Many organizations are chaotic, struggling to operate in an environment riddled with difficult problems, competing solutions and aggressive managers with a bias for action. In these organizations, the quick fix is preferred over thoughtful evaluation and analysis, driving the leader to make decisions based on symptoms versus the root problem.

This can lead to many false starts, misuse of resources and the loss of valuable time. Even worse, symptom-based decision-making can lead well-meaning managers down the wrong path, or headed in divergent or competing directions.

The CEO is usually the first executive to suspect the presence of organizational chaos, while business-unit managers ensconced in their individual silos are the last to know. Your customers or clients, however, may have figured it out long ago.

Fortunately, organizational chaos isn’t necessarily a bad thing. In fact, it’s pretty natural.
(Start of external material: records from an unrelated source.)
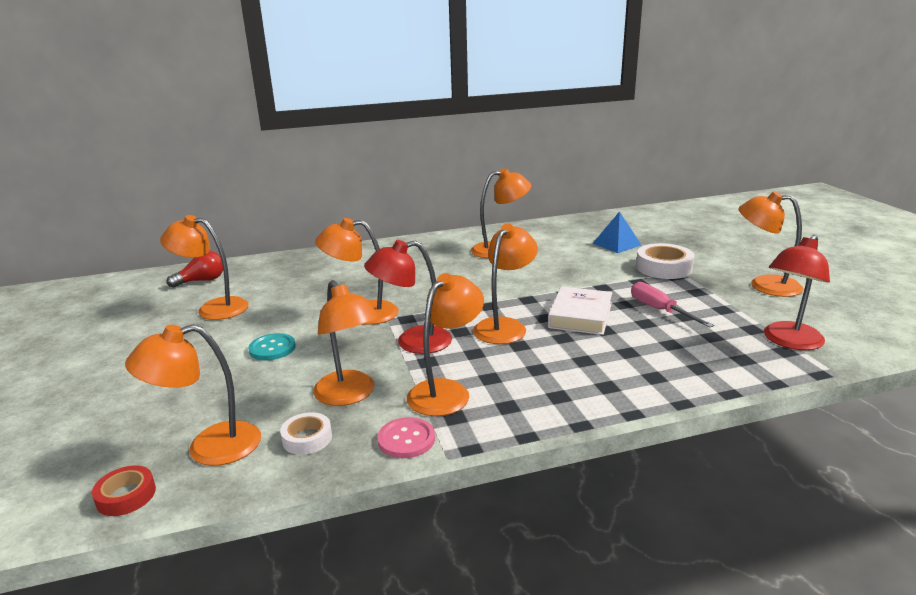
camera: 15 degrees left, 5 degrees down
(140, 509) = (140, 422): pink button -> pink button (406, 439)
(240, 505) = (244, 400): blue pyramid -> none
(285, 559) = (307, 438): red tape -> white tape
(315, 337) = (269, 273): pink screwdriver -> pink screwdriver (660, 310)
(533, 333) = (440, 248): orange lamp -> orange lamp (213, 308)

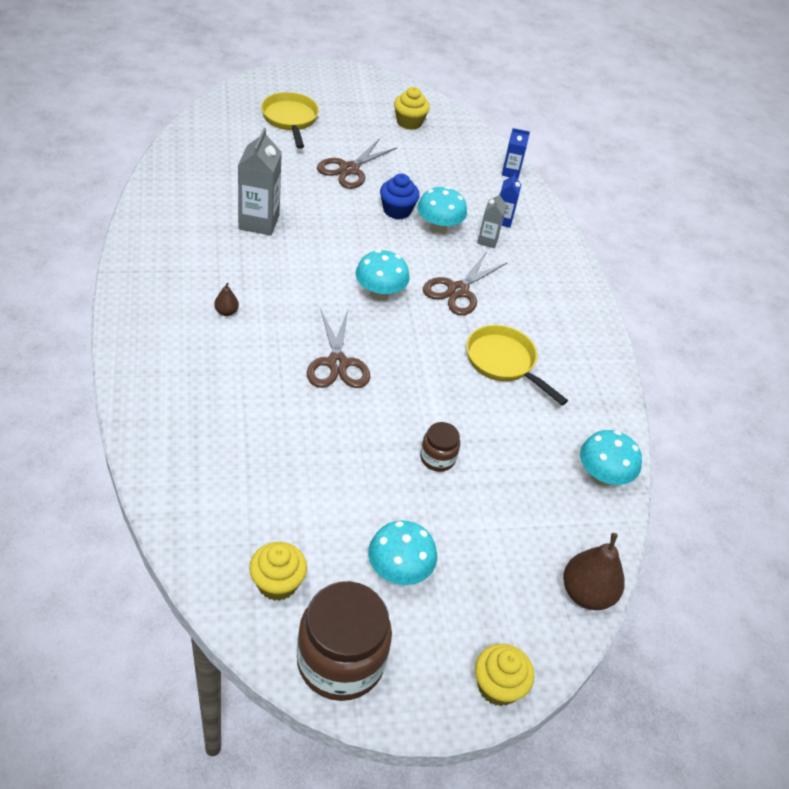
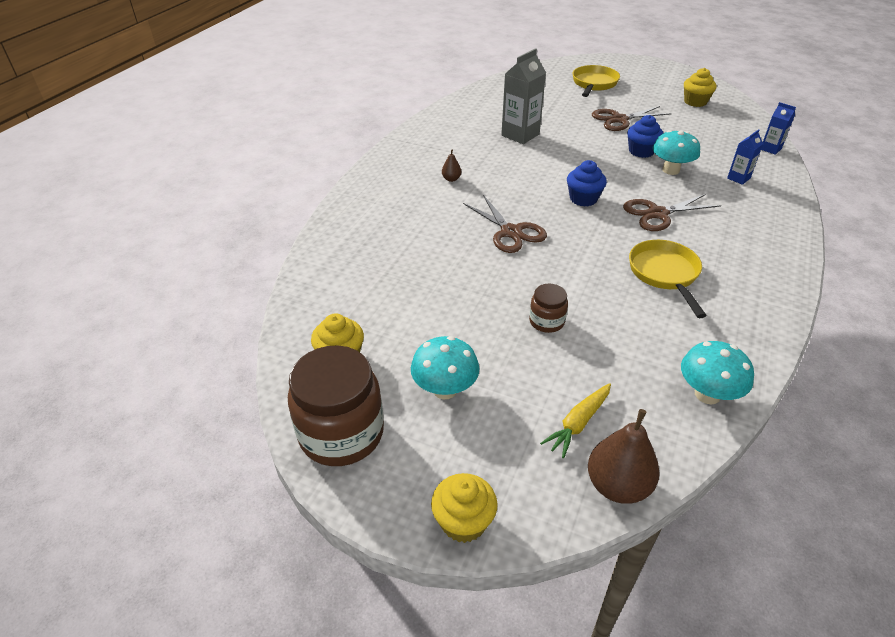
camera: 40 degrees right, 5 degrees down
(337, 363) = (511, 232): brown scissors -> brown scissors turned 60 degrees counterclockwise
(379, 294) = (583, 199): turquoise mushroom -> blue cupcake
(487, 240) = (713, 188): grey carton -> none
(526, 551) = (578, 423): none -> yellow carrot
Organizational chaos is a sign that your company or organization is changing or that it’s out of balance. It could be out of balance with the industry, within itself, or both. The trick is to transform chaos into clarity by making it work to your advantage. Many companies have done just that by finding and maximizing their sweet spot.

Tennis players know about the sweet spot. It’s that place on your racquet where the ball fits and hits best, allowing you to control the direction, trajectory and speed. Within organizations, it’s the right people doing the right things at the right time with the right tools. When you’re not in the sweet spot, your competitor dictates the flow of the game, leaving your team struggling to keep up.

The first step is simply realizing you’re out of balance. Next comes corporate soul-searching, or what some call strategic planning. This process should help your organization sort out where you are now and, most importantly, where you want to be in the near-term and long-term future.

Once a company has a firm handle on its vision and desired destination, it becomes much easier to determine whether your current team, processes and technology tools are properly aligned to get you there. A classic example can be found by looking at GrandMet when it was still that beloved Minnesota company, Pillsbury.

Prior to its acquisition by GrandMet, the management of Pillsbury realized that there wasn’t a rosy future in the grain business – no doubt the result of some strategic planning and corporate soul-searching. Based on that information, the company realigned its resources, essentially taking profits from the grain business and pumping it into a new growth opportunity: restaurants. This allowed the company to develop new profit centers while still keeping part of its traditional business up and running. This change also called for shifts in the employee base and a radical transformation of the company’s culture.

Pillsbury executives realized that transformation was critical to survival and they didn’t rely on a new software package to magically make that happen. Obviously, this example pre-dates the software and technology revolution, but it’s useful to remember that management is a larger responsibility than simply approving the IT budget.

Achieving balance

This is not to say that technology can’t or shouldn’t play a large role in achieving your overall mission. We’ve just seen too many examples of companies that think the technology is enough to carry the ball.

When your company achieves balance, you’ve found the sweet spot where people, processes and technology converge and all are working together for maximum efficiency. The larger your sweet spot, the greater your chances of realizing your vision and achieving your mission.

Connecting with your organizational sweet spot isn’t difficult, but it does require planning and, in many cases, major changes in your organizational design, governance structure and even your technology tools. Operating in the sweet spot causes the unexpected to happen, like when the unknown tennis player upsets the long-time champ. The sweet spot can transform the smallest of companies into industry giants.